SUPPLIED PASSAGE:
* * * * *
Updating the Open Meetings Act to meet the 21st century needs of state residents and preventing an ill-advised attempt to privatize Michigan’s locally directed system of public mental health services head the list of legislative priorities for Michigan counties this year, the Michigan Association of Counties (MAC) announced Jan. 26.
Legislative action in 2020-21 allowed county boards and other local panels to address the restrictions imposed by the COVID-19 pandemic, but the changes also resulted in making the act less responsive in 2022 by barring the votes of public officials participating remotely when a physical quorum was present at a meeting.
“Quick action by the state in 2020 allowed county boards to meet remotely during the pandemic in a safe manner, but those changes ended up removing a key option for local officials to participate in governance in specific situations,” explained Deena Bosworth, MAC’s director of governmental affairs. “We will be focused on OMA reform with legislators to resolve this problem as soon as possible.”
MAC also will continue its efforts with a broad coalition opposed to a mental health privatization scheme embedded in Senate Bill 597-598, sponsored by Senate Majority Leader Mike Shirkey (R-Jackson). Boards in more than 40 counties already have passed resolutions opposing privatization of mental health services, which face growing demands for care and persistent state underfunding.
Other goals for 2022 in Lansing are:
- Enacting Reforms to Ensure Proper Funding of Local Courts
- Creating a Fair Revenue Sharing System for Counties
- Compensating Local Governments for Funds Diverted by the Veterans Property Tax Exemption
- Revamping the PPT Exemption to Provide Annual Reimbursement to Locals
- Adopting the MI Roadmap to Use ARP Funds for Historic Investments in Michigan
“These goals reflect months of meetings and discussions by our policy committees of elected county leaders, by our Board of Directors and by our membership,” said Stephan Currie, MAC’s executive director. “These items constitute the ‘Regional Agenda,’ if you will, from Michigan’s original regional governments, our 83 counties.”
* * * * *
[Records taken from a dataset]
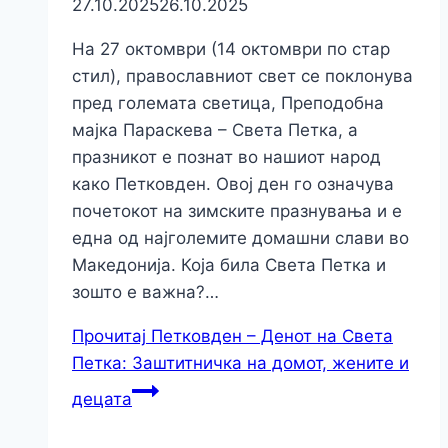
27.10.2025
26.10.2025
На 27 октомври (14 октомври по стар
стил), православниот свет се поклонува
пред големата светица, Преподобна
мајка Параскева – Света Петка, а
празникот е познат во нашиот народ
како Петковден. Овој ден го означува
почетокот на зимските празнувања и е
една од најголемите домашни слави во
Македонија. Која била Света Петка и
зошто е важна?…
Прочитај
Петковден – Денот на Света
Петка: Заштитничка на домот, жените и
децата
* * * * *
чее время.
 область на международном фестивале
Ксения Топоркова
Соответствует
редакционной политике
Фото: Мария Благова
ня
* * * * *
EXERCISE: Reproduce the entire Michigan counties legislative priorities text verbatim.

EXERCISE SOLUTION:
Updating the Open Meetings Act to meet the 21st century needs of state residents and preventing an ill-advised attempt to privatize Michigan’s locally directed system of public mental health services head the list of legislative priorities for Michigan counties this year, the Michigan Association of Counties (MAC) announced Jan. 26.
Legislative action in 2020-21 allowed county boards and other local panels to address the restrictions imposed by the COVID-19 pandemic, but the changes also resulted in making the act less responsive in 2022 by barring the votes of public officials participating remotely when a physical quorum was present at a meeting.
“Quick action by the state in 2020 allowed county boards to meet remotely during the pandemic in a safe manner, but those changes ended up removing a key option for local officials to participate in governance in specific situations,” explained Deena Bosworth, MAC’s director of governmental affairs. “We will be focused on OMA reform with legislators to resolve this problem as soon as possible.”
MAC also will continue its efforts with a broad coalition opposed to a mental health privatization scheme embedded in Senate Bill 597-598, sponsored by Senate Majority Leader Mike Shirkey (R-Jackson). Boards in more than 40 counties already have passed resolutions opposing privatization of mental health services, which face growing demands for care and persistent state underfunding.
Other goals for 2022 in Lansing are:
- Enacting Reforms to Ensure Proper Funding of Local Courts
- Creating a Fair Revenue Sharing System for Counties
- Compensating Local Governments for Funds Diverted by the Veterans Property Tax Exemption
- Revamping the PPT Exemption to Provide Annual Reimbursement to Locals
- Adopting the MI Roadmap to Use ARP Funds for Historic Investments in Michigan
“These goals reflect months of meetings and discussions by our policy committees of elected county leaders, by our Board of Directors and by our membership,” said Stephan Currie, MAC’s executive director. “These items constitute the ‘Regional Agenda,’ if you will, from Michigan’s original regional governments, our 83 counties.”